(Stored entries)
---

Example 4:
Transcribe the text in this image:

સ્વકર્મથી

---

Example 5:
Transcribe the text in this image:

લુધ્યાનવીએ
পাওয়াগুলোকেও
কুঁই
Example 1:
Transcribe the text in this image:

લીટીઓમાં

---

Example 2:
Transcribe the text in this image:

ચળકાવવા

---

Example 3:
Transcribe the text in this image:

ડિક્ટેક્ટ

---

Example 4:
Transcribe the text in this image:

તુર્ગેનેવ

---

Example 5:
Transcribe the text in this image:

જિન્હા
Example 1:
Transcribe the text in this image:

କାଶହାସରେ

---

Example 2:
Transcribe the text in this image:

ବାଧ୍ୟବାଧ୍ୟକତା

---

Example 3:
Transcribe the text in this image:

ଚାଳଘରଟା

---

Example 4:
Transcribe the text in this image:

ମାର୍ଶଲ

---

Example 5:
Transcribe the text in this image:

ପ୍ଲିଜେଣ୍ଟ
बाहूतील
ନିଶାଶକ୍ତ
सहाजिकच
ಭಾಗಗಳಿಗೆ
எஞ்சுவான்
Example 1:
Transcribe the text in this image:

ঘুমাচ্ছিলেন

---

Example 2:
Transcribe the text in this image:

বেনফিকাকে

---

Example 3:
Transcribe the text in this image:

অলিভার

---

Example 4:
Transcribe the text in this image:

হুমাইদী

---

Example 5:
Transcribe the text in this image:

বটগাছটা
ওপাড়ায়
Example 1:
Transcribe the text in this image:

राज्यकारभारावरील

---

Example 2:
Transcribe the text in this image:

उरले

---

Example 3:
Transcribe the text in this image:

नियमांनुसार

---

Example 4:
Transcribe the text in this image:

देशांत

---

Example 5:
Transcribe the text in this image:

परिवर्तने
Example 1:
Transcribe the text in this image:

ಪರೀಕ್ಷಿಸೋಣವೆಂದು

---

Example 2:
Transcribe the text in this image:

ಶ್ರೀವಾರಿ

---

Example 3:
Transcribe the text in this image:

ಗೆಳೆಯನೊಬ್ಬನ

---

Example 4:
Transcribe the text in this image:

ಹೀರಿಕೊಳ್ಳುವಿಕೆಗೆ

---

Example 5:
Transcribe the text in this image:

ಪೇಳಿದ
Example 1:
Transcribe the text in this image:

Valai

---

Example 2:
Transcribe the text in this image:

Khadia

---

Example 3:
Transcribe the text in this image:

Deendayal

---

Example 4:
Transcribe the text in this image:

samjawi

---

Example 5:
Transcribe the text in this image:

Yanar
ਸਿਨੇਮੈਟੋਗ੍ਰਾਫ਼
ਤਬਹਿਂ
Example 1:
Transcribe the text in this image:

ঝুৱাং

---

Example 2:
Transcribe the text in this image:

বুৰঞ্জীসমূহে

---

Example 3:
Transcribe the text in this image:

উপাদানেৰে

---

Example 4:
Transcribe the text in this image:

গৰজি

_What this task involves_:
Your answer must be every record above, repeated exactly.

_Final answer_:
---

Example 4:
Transcribe the text in this image:

સ્વકર્મથી

---

Example 5:
Transcribe the text in this image:

લુધ્યાનવીએ
পাওয়াগুলোকেও
কুঁই
Example 1:
Transcribe the text in this image:

લીટીઓમાં

---

Example 2:
Transcribe the text in this image:

ચળકાવવા

---

Example 3:
Transcribe the text in this image:

ડિક્ટેક્ટ

---

Example 4:
Transcribe the text in this image:

તુર્ગેનેવ

---

Example 5:
Transcribe the text in this image:

જિન્હા
Example 1:
Transcribe the text in this image:

କାଶହାସରେ

---

Example 2:
Transcribe the text in this image:

ବାଧ୍ୟବାଧ୍ୟକତା

---

Example 3:
Transcribe the text in this image:

ଚାଳଘରଟା

---

Example 4:
Transcribe the text in this image:

ମାର୍ଶଲ

---

Example 5:
Transcribe the text in this image:

ପ୍ଲିଜେଣ୍ଟ
बाहूतील
ନିଶାଶକ୍ତ
सहाजिकच
ಭಾಗಗಳಿಗೆ
எஞ்சுவான்
Example 1:
Transcribe the text in this image:

ঘুমাচ্ছিলেন

---

Example 2:
Transcribe the text in this image:

বেনফিকাকে

---

Example 3:
Transcribe the text in this image:

অলিভার

---

Example 4:
Transcribe the text in this image:

হুমাইদী

---

Example 5:
Transcribe the text in this image:

বটগাছটা
ওপাড়ায়
Example 1:
Transcribe the text in this image:

राज्यकारभारावरील

---

Example 2:
Transcribe the text in this image:

उरले

---

Example 3:
Transcribe the text in this image:

नियमांनुसार

---

Example 4:
Transcribe the text in this image:

देशांत

---

Example 5:
Transcribe the text in this image:

परिवर्तने
Example 1:
Transcribe the text in this image:

ಪರೀಕ್ಷಿಸೋಣವೆಂದು

---

Example 2:
Transcribe the text in this image:

ಶ್ರೀವಾರಿ

---

Example 3:
Transcribe the text in this image:

ಗೆಳೆಯನೊಬ್ಬನ

---

Example 4:
Transcribe the text in this image:

ಹೀರಿಕೊಳ್ಳುವಿಕೆಗೆ

---

Example 5:
Transcribe the text in this image:

ಪೇಳಿದ
Example 1:
Transcribe the text in this image:

Valai

---

Example 2:
Transcribe the text in this image:

Khadia

---

Example 3:
Transcribe the text in this image:

Deendayal

---

Example 4:
Transcribe the text in this image:

samjawi

---

Example 5:
Transcribe the text in this image:

Yanar
ਸਿਨੇਮੈਟੋਗ੍ਰਾਫ਼
ਤਬਹਿਂ
Example 1:
Transcribe the text in this image:

ঝুৱাং

---

Example 2:
Transcribe the text in this image:

বুৰঞ্জীসমূহে

---

Example 3:
Transcribe the text in this image:

উপাদানেৰে

---

Example 4:
Transcribe the text in this image:

গৰজি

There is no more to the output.